Su
nombre lo conocíamos incluso antes de acercarnos a estas páginas.
Es Hans Castorp, un muchacho de 23 años que habla y piensa como si
tuviera 40. Ha subido a un sanatorio suizo en los Alpes con la intención
de visitar a su primo enfermo de tuberculosis. Ciertamente, se trata de una inconsciencia,
porque está cantado que él también va a contraerla; pero estamos en un
año indeterminado antes de la Gran Guerra y estas cosas no se saben. Aún
se cree que el único remedio contra la romántica y mortífera enfermedad
(además de extremadamente contagiosa) es el aire puro y el frío.

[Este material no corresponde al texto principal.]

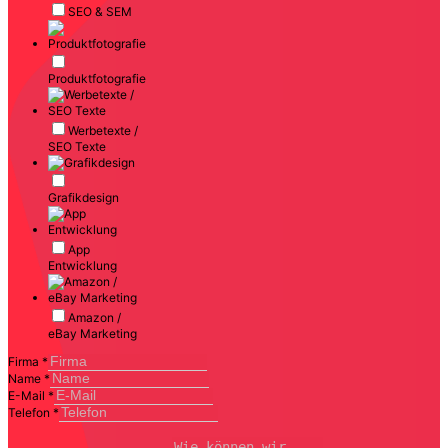
SEO & SEM
Produktfotografie
Werbetexte /
SEO Texte
Grafikdesign
App
Entwicklung
Amazon /
eBay Marketing
Firma
*
Name
*
E-Mail
*
Telefon
*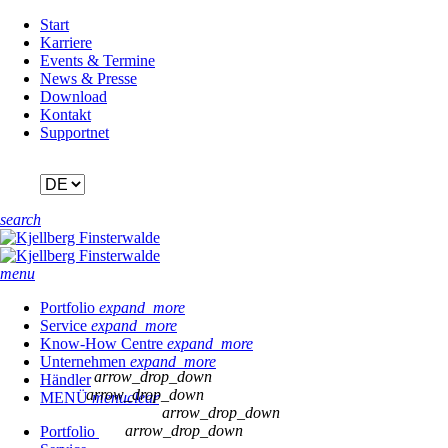
Navigation
Start
überspringen
Karriere
Events & Termine
News & Presse
Download
Kontakt
Supportnet
search
menu
Portfolio
expand_more
Service
expand_more
Know-How Centre
expand_more
Unternehmen
expand_more
arrow_drop_down
Händler
arrow_drop_down
MENÜ
menu
clear
arrow_drop_down
arrow_drop_down
Portfolio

Castorp va a quedarse sólo tres semanas, o eso cree. Tiene una imagen
romántica de la enfermedad, cree que ennoblece y otorga sabiduría. El
locuaz Settembrini le viene a decir que la enfermedad sólo hace que te
mueras, de sabiduría nada de nada. Y en efecto, a poco que observa lo
que le rodea, Castorp comprenderá que en ese apartadero de los
condenados hay ganas de vivir (seguramente, más que en ningún otro
sitio) y una angustia que puede rozar la histeria. También comprueba
algo curioso: el sanatorio parece fuera del tiempo. Allí las cosas se
viven de otra manera. Sea por ejemplo esta mujer rusa, Madame
Chauchard, casada pero soltera en la práctica, que reparte el año en
distintos sanatorios, y aunque joven lleva una vida al margen de la
sociedad. Es como si su vida se hubiera detenido. Está casada, está
enferma. Si al menos no diera un portazo cada vez que entra en el
comedor... Sus costumbres no tienen nada que ver con las del joven Hans.

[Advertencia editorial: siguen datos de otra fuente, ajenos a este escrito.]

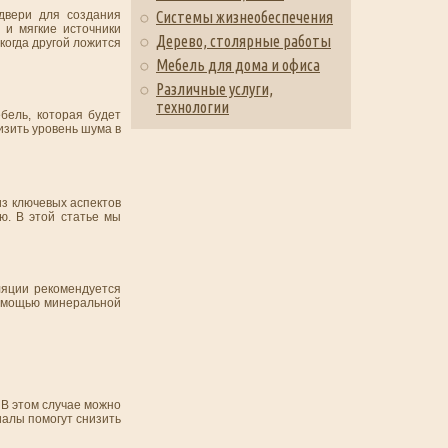
Системы жизнеобеспечения
двери для создания
 и мягкие источники
Дерево, столярные работы
когда другой ложится
Мебель для дома и офиса
Различные услуги,
технологии
бель, которая будет
изить уровень шума в
из ключевых аспектов
ю. В этой статье мы
ляции рекомендуется
помощью минеральной
 В этом случае можно
иалы помогут снизить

¿Por qué le molesta tanto? Una aprendiza de celestina y psicoanalista
espontánea le abrirá los ojos o se los dirigirá en la dirección
correcta: el joven Castorp se queja tanto de ella porque en realidad
está enamorado. El pasaje más gracioso de
este amor naciente es aquel en que, después de jugar a mirarla una y
otra vez, y tras comprobar que ella se ha dado cuenta de su vigilancia,
Castorp soporta dos días en que ella lo ignora, incluso
renuncia a dar un portazo al entrar en el comedor. Entonces comprende que
es por su causa, que "aquel cambio de la dama estaba relacionado con
él" y que "la existencia de una relación entre ellos, aunque
fuese bajo una forma negativa, era innegable y, por lo tanto,
suficiente".
Thomas Mann: La montaña mágica. Barcelona: Edhasa pocket, 2008, pág. 206.